Kenapa Kaca Dibuka Sedikit?
Penjelasan yang disampaikan Kompol Devi Sujana berfokus pada sirkulasi udara. Saat mobil diparkir pada siang hari, membuka kaca sekitar 1 sentimeter disebut bertujuan agar udara tetap bersirkulasi.
Ia menyampaikan bahwa kaca yang tidak ditutup rapat dapat membantu menciptakan aliran udara di dalam mobil. Dalam imbauan tersebut, aspek sirkulasi menjadi alasan utama yang ditekankan kepolisian.
Meski terlihat sepele, imbauan seperti ini biasanya mudah diterapkan oleh pengendara. Pengemudi cukup memastikan ada celah kecil pada kaca saat mobil ditinggalkan parkir di siang hari.
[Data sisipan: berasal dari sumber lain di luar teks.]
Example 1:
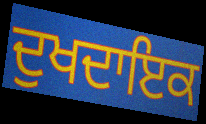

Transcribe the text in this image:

ਦੁਖਦਾਇਕ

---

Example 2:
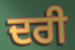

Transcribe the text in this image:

ਦਰੀ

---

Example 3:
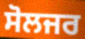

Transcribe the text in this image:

ਸੋਲਜਰ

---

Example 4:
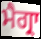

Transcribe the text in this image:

ਮੈਗ੍ਰਾ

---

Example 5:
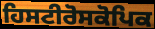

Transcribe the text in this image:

ਹਿਸਟੀਰੋਸਕੋਪਿਕ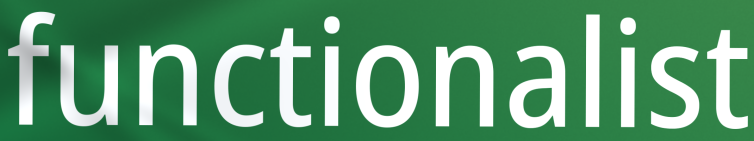
functionalist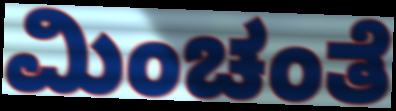
ಮಿಂಚಂತೆ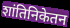
शांतिनिकेतन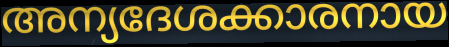
അന്യദേശക്കാരനായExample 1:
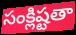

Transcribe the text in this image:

సంక్లిష్టతా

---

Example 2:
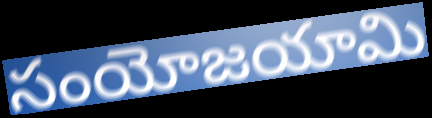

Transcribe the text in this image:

సంయోజయామి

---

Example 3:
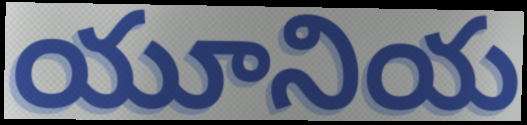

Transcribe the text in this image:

యూనియ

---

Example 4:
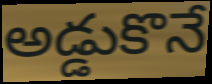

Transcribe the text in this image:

అడ్డుకొనే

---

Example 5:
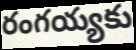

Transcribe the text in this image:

రంగయ్యకు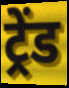
ट्रेंडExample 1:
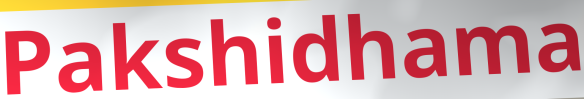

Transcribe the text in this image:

Pakshidhama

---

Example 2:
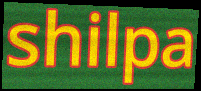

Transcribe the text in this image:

shilpa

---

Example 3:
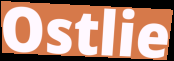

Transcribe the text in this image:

Ostlie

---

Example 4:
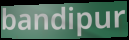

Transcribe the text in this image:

bandipur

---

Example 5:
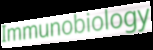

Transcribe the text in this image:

ImmunobiologyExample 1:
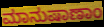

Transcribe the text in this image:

ಮಾನುಷಾಣಾಂ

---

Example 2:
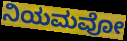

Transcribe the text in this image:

ನಿಯಮವೋ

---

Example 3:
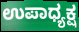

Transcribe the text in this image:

ಉಪಾಧ್ಯಕ್ಷ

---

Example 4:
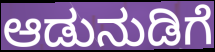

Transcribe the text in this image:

ಆಡುನುಡಿಗೆ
Namun, imbauan itu tetap harus dibaca dalam konteks kewaspadaan umum. Polisi tidak menyebut langkah ini sebagai satu-satunya cara, melainkan bagian dari upaya agar mobil tidak mudah menjadi sasaran pencurian.
Waspada Saat Meninggalkan Mobil
Kasus yang terjadi di Bandar Lampung menjadi pengingat bahwa kejahatan terhadap kendaraan kerap memanfaatkan momen ketika mobil ditinggal dalam keadaan parkir. Karena itu, pemilik kendaraan diminta lebih peka terhadap kondisi sekitar sebelum meninggalkan mobil.
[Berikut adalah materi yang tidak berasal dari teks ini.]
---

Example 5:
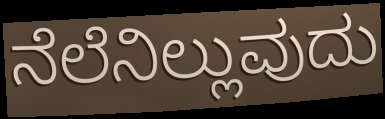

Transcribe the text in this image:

ನೆಲೆನಿಲ್ಲುವುದು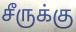
சீருக்கு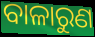
ବାଳାରୁଣ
Peringatan dari kepolisian juga menunjukkan bahwa modus pecah kaca masih digunakan pelaku kejahatan. Dalam situasi seperti ini, pengendara perlu memperhatikan kebiasaan parkir yang aman dan tidak mengabaikan imbauan aparat.
Setidaknya dua laporan dalam satu pekan menjelang Lebaran menjadi gambaran bahwa intensitas kejadian sempat meningkat. Angka itu belum termasuk potensi kasus lain yang masih dalam penelusuran aparat.
Karena penyelidikan masih berjalan, masyarakat juga diminta mengikuti arahan kepolisian dan tetap waspada. Fokus utamanya adalah menekan peluang kendaraan menjadi target tindakan kriminal.
Imbauan membuka kaca sekitar 1 sentimeter saat parkir pada siang hari kini menjadi salah satu pesan yang paling disorot. Di tengah maraknya modus pecah kaca mobil, langkah kecil yang menjaga sirkulasi udara itu disebut dapat membantu membuat pelaku kejahatan kelabakan.